Although the cuts to programs on campus have been happening all over NMU, the administration has avoided making cuts from areas that would directly affect the “academic experience.” Wong said he sees NMU’s recent renewal of its accreditation as a commitment to quality levels of academic programs.

“We have made every effort to sustain the academic affairs (funding),” Wong said.

In the forum, plans were presented to eliminate funding for 3-5 majors. The money would then be redistributed toward 3-5 other programs which showed promise and high enrollment numbers.

Wong said the specific organizations on campus which would be affected has yet to be decided because the total amount of money the university receives from enrollment next year hasn’t been decided.

Among the proposed changes, is the potential for a remodeling of Jamrich Hall, which would make the building unusable for classes for up to two years.  Wong also announced plans to demolish Carey Hall, which he said would save the university $50,000 a year in utilities. The plans presented also include the possibility of closing West Hall.

Gavin Leach, vice president of finance and administration, said that he hoped the changes wouldn’t affect the quality of student life on campus.

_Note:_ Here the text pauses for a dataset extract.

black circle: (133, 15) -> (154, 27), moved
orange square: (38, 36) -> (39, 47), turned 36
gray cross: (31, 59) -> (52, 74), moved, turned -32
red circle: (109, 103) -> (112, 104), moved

“From a student perspective, we hope that the (average) student doesn’t notice much of a change other than we maintain the quality and delivery of services of education,” he said.

Leach said that the upcoming budget restrictions would force the university to take a new approach to some of the programs offered on campus.

“We hope to be able to restructure some of our services and enhance the ones that we feel are most important to students.”